Sortie

La Rumeur - Le Franc-tireur

Certains disques parlent de ce qu’ils sont avant même de les avoir écoutés. Cela peut venir de tout un tas d’éléments : une date de sortie savamment choisie ou encore une pochette ou un titre d’album qui ne laissent aucune ambiguïté. Dans le genre à ne pas laisser d’ambiguïté, il y a d’ailleurs La Rumeur. Mais lors de leur second volet, Hamé est un inconnu aux yeux du public. Quant au groupe, il n’est pas beaucoup mieux identifié, il n’a pas encore l’image ni le passif qui permet de l’analyser à l’aune d’une œuvre aussi rare que singulière dans le rap français. Pour l’auditeur avide de détail, il y en avait pourtant un qui laissait présager de ce que serait La Rumeur : une œuvre froide, chirurgicale et lapidaire.
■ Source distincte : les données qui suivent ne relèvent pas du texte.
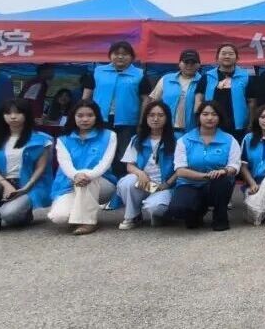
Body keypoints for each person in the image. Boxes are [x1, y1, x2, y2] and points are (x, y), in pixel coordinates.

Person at [0, 99, 53, 233]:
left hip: (28, 186)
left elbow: (41, 168)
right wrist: (6, 185)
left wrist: (26, 187)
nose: (13, 117)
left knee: (9, 215)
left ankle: (22, 213)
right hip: (2, 183)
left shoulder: (41, 139)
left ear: (26, 115)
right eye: (8, 113)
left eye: (18, 113)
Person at [167, 102, 241, 231]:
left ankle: (220, 217)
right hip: (190, 184)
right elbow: (180, 171)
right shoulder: (184, 140)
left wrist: (223, 171)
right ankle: (198, 211)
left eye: (214, 114)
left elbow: (234, 165)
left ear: (219, 117)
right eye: (205, 114)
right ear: (198, 117)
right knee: (179, 210)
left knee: (222, 181)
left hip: (217, 185)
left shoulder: (230, 140)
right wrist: (205, 176)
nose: (210, 118)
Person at [81, 41, 152, 177]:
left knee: (124, 154)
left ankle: (121, 183)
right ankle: (98, 180)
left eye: (125, 54)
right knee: (99, 151)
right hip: (100, 120)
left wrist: (142, 122)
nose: (120, 57)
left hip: (128, 122)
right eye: (116, 54)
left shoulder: (139, 75)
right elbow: (85, 97)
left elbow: (146, 100)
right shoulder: (98, 72)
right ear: (110, 55)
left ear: (132, 57)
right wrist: (85, 117)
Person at [47, 100, 118, 235]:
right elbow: (65, 163)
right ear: (73, 117)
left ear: (97, 116)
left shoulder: (109, 135)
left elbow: (105, 163)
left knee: (86, 175)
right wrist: (76, 175)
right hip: (69, 184)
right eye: (80, 115)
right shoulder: (63, 139)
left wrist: (86, 175)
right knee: (59, 217)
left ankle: (88, 222)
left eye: (90, 115)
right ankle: (82, 213)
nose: (85, 119)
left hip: (101, 183)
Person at [116, 101, 178, 229]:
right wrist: (140, 173)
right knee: (126, 182)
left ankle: (160, 214)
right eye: (151, 115)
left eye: (160, 115)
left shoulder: (177, 140)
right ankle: (133, 216)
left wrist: (167, 184)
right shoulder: (137, 139)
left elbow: (181, 169)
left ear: (167, 118)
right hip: (146, 184)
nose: (155, 119)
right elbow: (130, 165)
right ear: (145, 118)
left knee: (155, 208)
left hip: (165, 186)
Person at [199, 44, 255, 139]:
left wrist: (251, 123)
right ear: (217, 57)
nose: (227, 56)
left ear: (237, 58)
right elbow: (199, 100)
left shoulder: (246, 77)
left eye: (231, 54)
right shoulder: (207, 77)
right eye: (224, 53)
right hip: (211, 124)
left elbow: (252, 102)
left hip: (238, 127)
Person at [149, 49, 203, 136]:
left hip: (193, 133)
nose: (189, 65)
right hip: (165, 131)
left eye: (193, 63)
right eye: (186, 62)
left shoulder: (204, 81)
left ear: (199, 65)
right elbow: (153, 103)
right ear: (179, 63)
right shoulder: (166, 79)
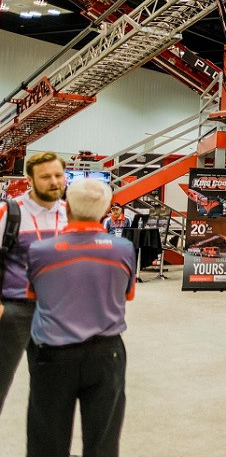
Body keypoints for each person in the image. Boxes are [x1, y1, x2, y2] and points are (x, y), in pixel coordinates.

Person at [25, 178, 135, 457]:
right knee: (103, 444)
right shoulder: (123, 249)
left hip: (53, 354)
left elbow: (32, 295)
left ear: (67, 208)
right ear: (106, 210)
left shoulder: (40, 251)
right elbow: (128, 295)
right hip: (106, 353)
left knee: (46, 443)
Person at [0, 151, 68, 414]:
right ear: (29, 180)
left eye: (58, 175)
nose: (54, 182)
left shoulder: (70, 212)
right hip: (14, 310)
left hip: (55, 312)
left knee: (51, 391)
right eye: (45, 177)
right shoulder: (10, 212)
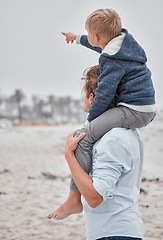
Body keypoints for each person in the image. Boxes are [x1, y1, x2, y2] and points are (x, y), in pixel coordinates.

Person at [48, 65, 144, 240]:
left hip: (114, 234)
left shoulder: (113, 139)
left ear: (91, 98)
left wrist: (69, 155)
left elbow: (95, 198)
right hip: (115, 231)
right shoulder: (122, 133)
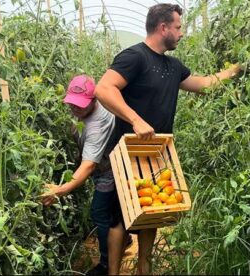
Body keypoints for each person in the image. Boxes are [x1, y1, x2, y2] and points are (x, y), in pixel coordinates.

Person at [94, 3, 242, 275]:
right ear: (163, 28)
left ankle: (144, 270)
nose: (181, 33)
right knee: (119, 217)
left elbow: (205, 85)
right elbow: (103, 88)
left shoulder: (174, 66)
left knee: (152, 213)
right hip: (128, 153)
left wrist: (236, 69)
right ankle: (113, 272)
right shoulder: (134, 57)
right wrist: (135, 119)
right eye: (178, 27)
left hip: (157, 152)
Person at [40, 74, 131, 276]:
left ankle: (107, 262)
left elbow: (89, 166)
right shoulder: (82, 112)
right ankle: (123, 239)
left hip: (109, 170)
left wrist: (60, 190)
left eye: (80, 105)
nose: (74, 109)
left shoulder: (98, 126)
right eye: (71, 104)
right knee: (108, 213)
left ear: (94, 100)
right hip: (101, 166)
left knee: (99, 213)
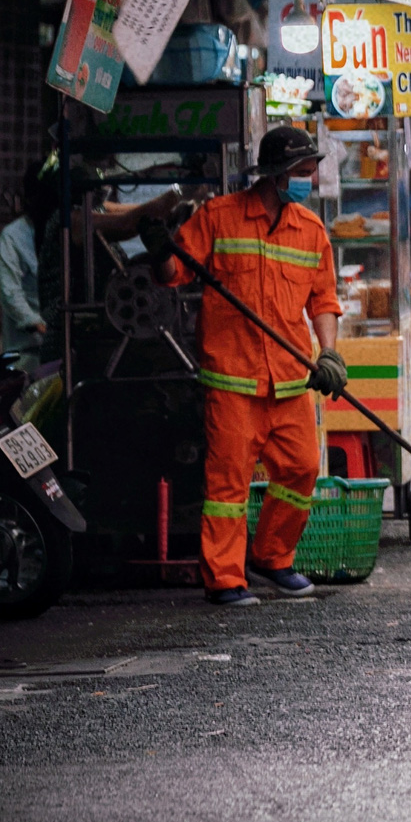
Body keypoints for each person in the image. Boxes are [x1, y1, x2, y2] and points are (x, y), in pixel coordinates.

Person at [146, 127, 343, 608]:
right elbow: (175, 274)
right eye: (301, 171)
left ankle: (273, 558)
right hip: (233, 379)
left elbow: (323, 300)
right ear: (276, 175)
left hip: (291, 376)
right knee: (228, 486)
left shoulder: (311, 231)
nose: (309, 179)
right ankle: (225, 578)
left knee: (302, 468)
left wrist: (329, 353)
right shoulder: (220, 217)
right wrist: (158, 250)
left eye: (310, 170)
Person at [0, 167, 59, 371]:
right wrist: (42, 327)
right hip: (27, 352)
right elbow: (10, 294)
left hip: (61, 349)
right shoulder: (12, 236)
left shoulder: (61, 233)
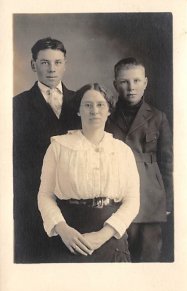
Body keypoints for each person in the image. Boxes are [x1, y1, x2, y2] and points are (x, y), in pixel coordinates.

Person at [37, 83, 140, 263]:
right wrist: (62, 229)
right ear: (78, 110)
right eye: (88, 105)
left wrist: (104, 234)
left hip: (110, 237)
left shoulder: (122, 151)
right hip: (69, 237)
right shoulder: (58, 147)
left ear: (109, 110)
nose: (94, 110)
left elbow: (132, 200)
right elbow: (45, 195)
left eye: (100, 105)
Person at [13, 37, 77, 263]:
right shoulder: (15, 106)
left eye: (58, 62)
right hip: (31, 201)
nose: (52, 69)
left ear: (65, 64)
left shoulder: (81, 101)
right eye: (44, 62)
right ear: (33, 65)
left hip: (74, 201)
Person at [106, 57, 173, 262]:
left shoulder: (158, 117)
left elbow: (167, 163)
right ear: (116, 84)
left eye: (136, 81)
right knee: (118, 257)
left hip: (149, 199)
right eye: (125, 82)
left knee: (147, 258)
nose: (131, 87)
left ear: (145, 82)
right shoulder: (106, 116)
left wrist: (167, 201)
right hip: (116, 197)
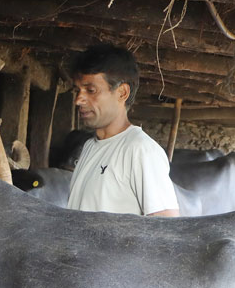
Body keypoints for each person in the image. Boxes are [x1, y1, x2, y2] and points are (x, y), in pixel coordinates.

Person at [66, 45, 179, 217]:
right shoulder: (89, 146)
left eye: (91, 90)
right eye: (78, 91)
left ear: (122, 93)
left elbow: (166, 225)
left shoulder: (140, 150)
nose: (78, 100)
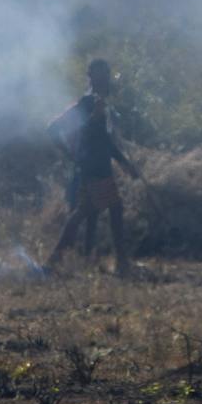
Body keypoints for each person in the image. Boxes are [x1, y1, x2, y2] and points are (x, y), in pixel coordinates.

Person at [46, 58, 141, 276]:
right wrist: (72, 156)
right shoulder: (88, 103)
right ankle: (120, 263)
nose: (105, 79)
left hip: (100, 165)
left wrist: (125, 164)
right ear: (92, 78)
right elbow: (55, 129)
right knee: (103, 209)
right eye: (100, 75)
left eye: (106, 74)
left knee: (89, 211)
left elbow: (105, 141)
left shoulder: (101, 103)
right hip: (91, 166)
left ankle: (61, 260)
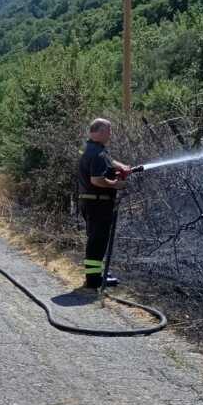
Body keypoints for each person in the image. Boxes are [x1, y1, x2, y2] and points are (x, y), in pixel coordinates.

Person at [78, 118, 132, 289]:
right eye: (109, 130)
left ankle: (96, 273)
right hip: (98, 204)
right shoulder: (98, 153)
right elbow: (96, 180)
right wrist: (116, 184)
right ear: (100, 131)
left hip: (92, 203)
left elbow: (107, 160)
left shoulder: (92, 149)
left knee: (96, 240)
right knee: (97, 241)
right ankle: (93, 280)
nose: (110, 134)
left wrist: (122, 166)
La chromie du macaron du disque vinyle est en effet d’un bleu froid, presque chrome. Cette couleur, elle n’a pu qu’être choisie sciemment par un groupe qui ne laisse rien au hasard puisque chaque EP de la trilogie précédant L’Ombre sur la mesure avait son code graphique. Pour Hamé, ça a été la froideur, thème récurrent de ce deuxième volet qui vient percuter de plein fouet la bien-pensance de l’époque. Le Franc-tireur plonge sa plume plébéienne dans l’encre bleu nuit, dans les méandres de ses réflexions, ses doutes, ses questions, qui ne sont au fond qu’à l’image du monde qu’il a face à lui. À la vue des revendications de mémoires, de luttes et de souffrance actuelles, ce disque reste plus que jamais d’actualité. Certains ont pensé qu’il enfermerait La Rumeur dans un rap d’intello. Il a au contraire donné le ton de l’une des lignes artistiques qui a tracé la discographie d’un groupe qui a déjoué tous les pièges de la politique et de l’Histoire. Toujours franc-tireur, vingt ans plus tard.

Kool M

(Beatmaker de la Rumeur)

« Quand on sort le second volet, il y a forcément encore un peu l’écho du premier signé Ekoué. Mais les gens ne savaient pas qu’il y allait avoir un deuxième, puis un troisième volet. On était dans une époque où chaque crew commençait à faire son skeud, où un disque de rap français sortait toutes les semaines. Les quelques mois qui ont séparé les deux volets, il s’en est passé des choses dans le rap français ! Et ça a été un peu plus dur quelque part, car Hamé est arrivé avec son style, sa culture, ses concepts, il n’était pas du tout dans les codes de l’époque. Ni dans l’écriture, ni dans le concept. Là, on a vraiment sorti un OVNI. Dans cet EP, Hamé affirme son identité de rap de fils d’immigré, mais c’est simplement car c’est son propos. Il lâche toute cette rage qu’il a en lui. Il était récemment arrivé sur Paris. Il avait quitté la périphérie de Perpignan, c’est un fils d’immigré algérien dont le père est ouvrier agricole et la mère au foyer, il se retrouve en chambre d’étudiant. Et même si c’est un vrai hip-hopper, il avait aussi déjà cette culture politique et militante. Du coup, ce second volet est beaucoup plus sombre que le premier. Quelque part, Hamé a sûrement voulu des instrus qui privilégient des atmosphères et on était tous d’accord pour partir là-dessus. Mais quand je le réécoute aujourd’hui, je me dis : on était barrés ! Comment les mecs pouvaient aimer ça ! [Rires] Avec le recul, c’est facile de faire son autocritique, mais quand je compare « Le Coup monté » et « Les Perdants ont une voix », les deux posse cut des deux premiers volets, je sens une différence. Dans Le Franc-tireur, on est beaucoup plus sur quelque chose d’abstrait. » – Propos recueillis par L’Abcdr du Son en avril 2017.